Pourtant, en tant que tel le CO2 n’est pas un polluant atmosphérique (il s’agit d’un Gaz à Effet de Serre, GES). Réduire les émissions de CO2 n’a donc aucun effet direct sur la qualité de l’air respirable en ville. Celle-ci est par contre très affectée par d’autres polluants qui échappent judicieusement au bonus/malus écologique : les oxydes d’azote, particules fines et suies

Les premiers sont responsables d’affections pulmonaires, fragilisant les bronches, et d’atteintes à l’environnement par formation de pluies acides. Les seconds sont un cancérigène avéré et un irritant présentant un danger mortel à fortes concentrations. Enfin, les suies sont l’une des principales causes du smog urbain et sont également cancérigènes et toxiques.

Or, le trafic routier génère en France 55% des émissions de NOx et environ un tiers des émissions de particules fines et suies. Pour l’essentiel une pollution spécifique aux moteurs diesels. Le gazole étant une huile (à la différence de l’essence), elle génère d’importants résidus de combustion. Par ailleurs, en usage urbain les équipements dépolluants (vanne EGR, pots catalytiques et filtres à particules) ne sont pas d’une aide considérable : ils ne deviennent efficaces qu’après une montée en température suffisante (au moins 6km de roulage avec montées en régime progressives et soutenues). Ce qui réduit d’emblée leur efficacité en ville, où le régime moteur ne peut être suffisamment élevé et suffisamment stabilisé.

C’est justement l’objet d’une excellente étude réalisée par l’ICCT (International Council on Clean Transportation). Mesurer en conditions réelles les niveaux de NOx générés par des moteurs diesels. N’hésitez pas à lire les détails de l’étude, elle est édifiante (merci à Arthur et au forum HybridLife de l’avoir relayée).

Parmi les 15 véhicules testés (6 constructeurs), un seul respecte le niveau maximal autorisé par la norme Euro 6. Tous les autres l’excèdent.
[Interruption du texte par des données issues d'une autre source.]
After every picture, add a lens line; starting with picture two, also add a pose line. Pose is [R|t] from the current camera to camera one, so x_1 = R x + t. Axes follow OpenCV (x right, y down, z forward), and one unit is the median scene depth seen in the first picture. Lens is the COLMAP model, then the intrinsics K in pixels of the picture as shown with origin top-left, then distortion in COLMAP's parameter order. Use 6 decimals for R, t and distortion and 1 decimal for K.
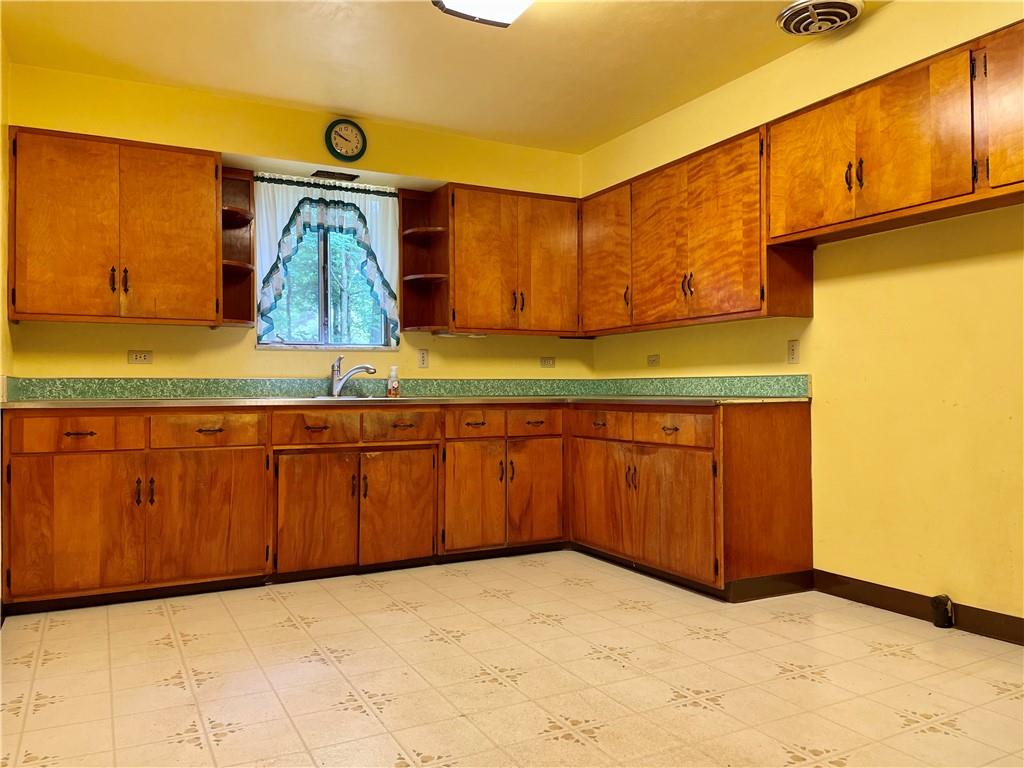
lens RADIAL K [[776.8, 0, 513.5], [0, 776.8, 385.0], [0, 0, 1]] dist [0.074812, -0.065859]
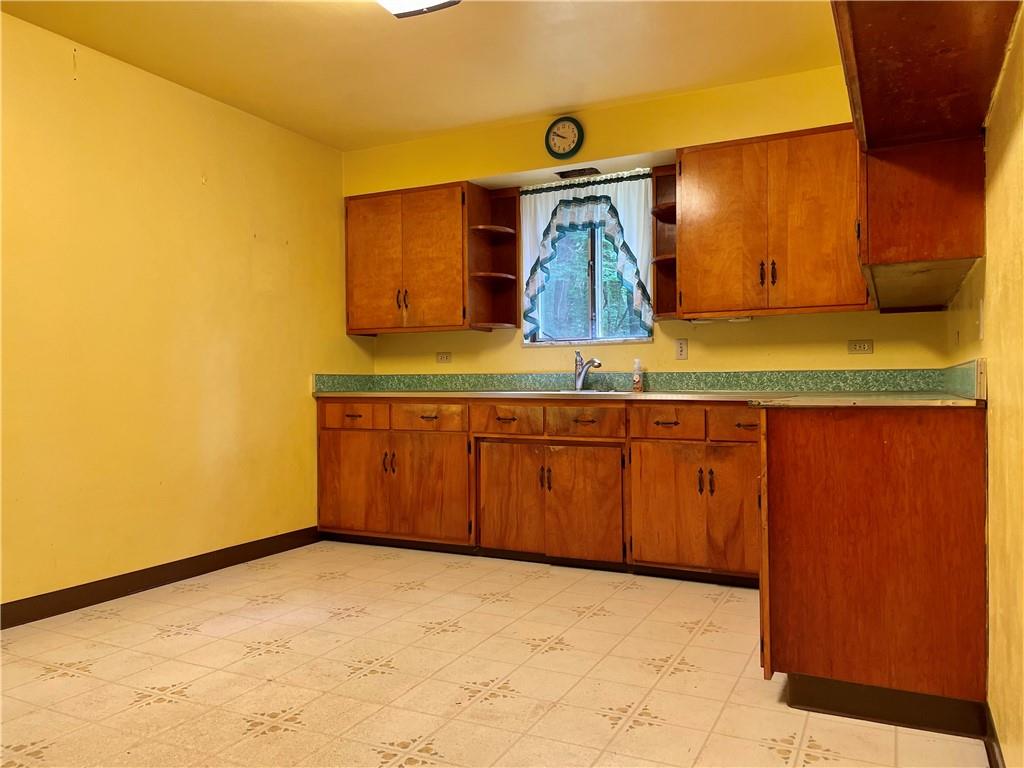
lens RADIAL K [[776.8, 0, 508.2], [0, 776.8, 384.5], [0, 0, 1]] dist [0.074812, -0.065859]
pose [[0.580697, 0.002735, -0.814115, 0.620010], [0.004836, 0.999965, 0.006808, -0.000264], [0.814105, -0.007890, 0.580664, 0.381874]]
Le seuil moyen mesuré est 7 fois plus élevé que la norme malgré leur homologation Euro 6, deux véhicules atteignant respectivement 24 et 25 fois le seuil maximal autorisé.

Les constructeurs ont donc beau jeu de défendre des diesels propres. Les tests en conditions réelles soulignent ces progrès de façade. Ces industriels s’acharnent à défendre par d’intenses campagnes de lobbying un modèle dépassé (et historiquement soutenu par le gouvernement français avec l’aimable participation de nos impôts). Quand bien même il est à tous points de vue absurde de rouler en diesel en ville, en dehors même de toute constatation écologique. Le diesel est une technologie utile pour les trajets longs, à régime constant, nécessitant du couple (donc le transport routier de longue distance et les véhicules industriels). Pas pour un usage intra-urbain qui encrasse les FAP et les vannes EGR, malmène les turbos, les embrayages, les volants moteurs et les intercoolers.

Des véhicules neufs hors de prix subventionnés par notre argent public, à la nocivité avérée et la fiabilité catastrophique. C’est ça l’avenir de la mobilité en France ?

Laissez-moi mon 6-en-ligne essence atmosphérique pour mes longs trajets autoroutiers en famille. Pour la ville, je garde mon vélo. Et veuillez ne pas dilapider l’argent de mes impôts pour maintenir cette saleté de diesel dans nos rues.